Mudam-se os tempos, mas dificilmente se mudam certas vontades. No que respeita às desigualdades salariais entre homens e mulheres, quase se poderia dizer, aliás, que a mentalidade de muitos empregadores remonta ainda à Idade Média. Uma postura retrógrada e muito conveniente. Um estudo do economista Eugénio Rosa mostra que em Portugal as empresas obtêm um lucro extraordinário (mínimo) de 5.500 milhões de euros por discriminarem as mulheres nas remunerações que auferem.
As contas são simples e clarividentes. A partir das estatísticas do Ministério do Trabalho e da Segurança Social (MTSS) sabe-se que em 2009, a remuneração média das portuguesas (933 euros) era de apenas 76,5% da dos homens (1220 euros). “Se multiplicarmos essa diferença de remunerações - 287€ - pelo número de mulheres constantes dos quadros de pessoal e depois por 14 meses, obtém-se este valor de 5.500 milhões de euros”, conclui o economista do gabinete de Estudos da CGTP-In. Um montante mínimo, pois nem sequer estão incluídas as comparações de quem trabalha a recibos verdes.
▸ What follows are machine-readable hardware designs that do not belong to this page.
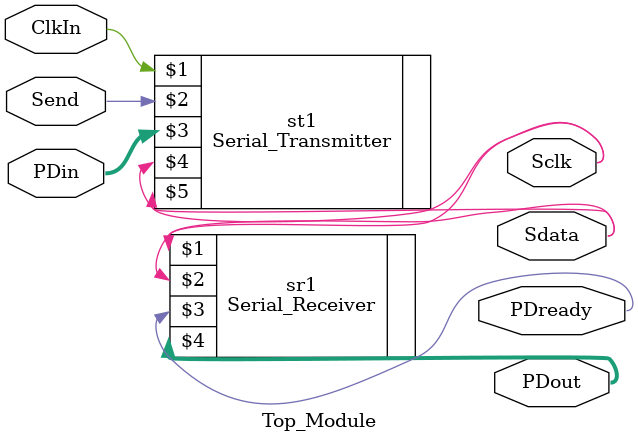
<source format=v>
module Top_Module(ClkIn, Send, PDin, Sclk, Sdata, PDready, PDout);

	input ClkIn,Send;
	input [7:0] PDin;
	
	output Sclk, Sdata,PDready;
	output [7:0] PDout;
	
	Serial_Transmitter st1 (ClkIn,Send,PDin,Sclk,Sdata);
	
	Serial_Receiver sr1 (Sclk,Sdata,PDready,PDout);

endmodule

</source>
E desengane-se quem pensa que esse fenómeno de injustiça profissional ocorre com mais frequência em actividades pouco qualificadas. O panorama é precisamente o oposto.
Aliás, pode mesmo afirmar-se que quanto maior é a escolaridade da mulher, maior é discriminação, sublinha o especialista. De acordo o MTSS, em 2008, por exemplo, a remuneração média de uma mulher com escolaridade “inferior ao 1º ciclo do Ensino Básico” correspondia a 81,2% da do homem com o mesmo nível de ensino, enquanto que uma mulher com “Doutoramento” recebia o correspondente a 71,8% do recebido pelo seu colega masculino com as mesmas habilitações literárias. A nível de “Quadros superiores”, a discriminação alcançava mesmo o seu nível mais elevado: o salário das mulheres correspondia, em média, apenas a 69,7% dos colegas masculinos.
E se já não bastasse a discriminação também a representatividade feminina tem vindo a diminuir nos níveis mais elevados de qualificação. Analisando novamente os “Quadros superiores” constata-se que a percentagem de mulheres, que era já minoritária, diminuiu de 33,9% para 31,4% entre 2005 e 2009, analisa Eugénio Rosa. O mesmo sucedeu no grupo de “especialistas das profissões intelectuais e cientificas” que entre 2005 e 2009, viu a percentagem de profissionais femininas baixar de 57,3% para 56,8%.
“Apesar das mulheres possuírem um nível médio escolaridade superior ao dos homens, as entidades patronais continuam a não reconhecer as suas competências”, lembra o economista. Recorde-se que a percentagem de mulheres com ensino secundário e superior representava, em 2009, 17,4% da população activa total, enquanto os homens com idêntica escolaridade constituíam apenas 14,7%.
Discriminadas no salário, discriminadas também na precariedade. Apesar de terem um nível médio de escolaridade mais elevada, são novamente as mulheres, as mais atingidas pela precariedade e desemprego de longa duração. Em 2009, 44,3% das trabalhadoras portuguesas ou estavam desempregadas ou tinham emprego precário, enquanto a percentagem de homens em idêntica situação era de 40,6%, especifica Eugénio Rosa. “Por outro lado, no fim do 4º Trimestre do ano passado, 26,8% dos desempregados eram mulheres que já estavam no desemprego há um ano ou mais, enquanto a percentagem de homens em idêntica situação, na mesma altura, era de 22,8%”. Feitas as contas, mais de 1,2 milhões de trabalhadoras ou estão desempregadas ou numa situação de emprego precário, conclui ainda.
O ciclo de injustiças prossegue quando a população feminina atinge a reforma.”Depois de ter sido sobreexplorada pelas entidades patronais, a mulher quando se reforma (ou é atingida pela invalidez), é afectada profundamente a nível de pensões. Basta ver que em Janeiro de 2010, a pensão média de velhice da mulher em Portugal era apenas de 301,42 euros - o número de mulheres a receber pensão de velhice atingia 991.841 -, enquanto a pensão média do homem na mesma data era de 507,41 euros – cerca de 874.071 homens a receber pensão de velhice. Isto significa que a pensão média de velhice da mulher corresponde apenas a 59% da do homem. Historicamente discriminadas, as mulheres continuam a aguardar por um sentido de justiça mais apurado.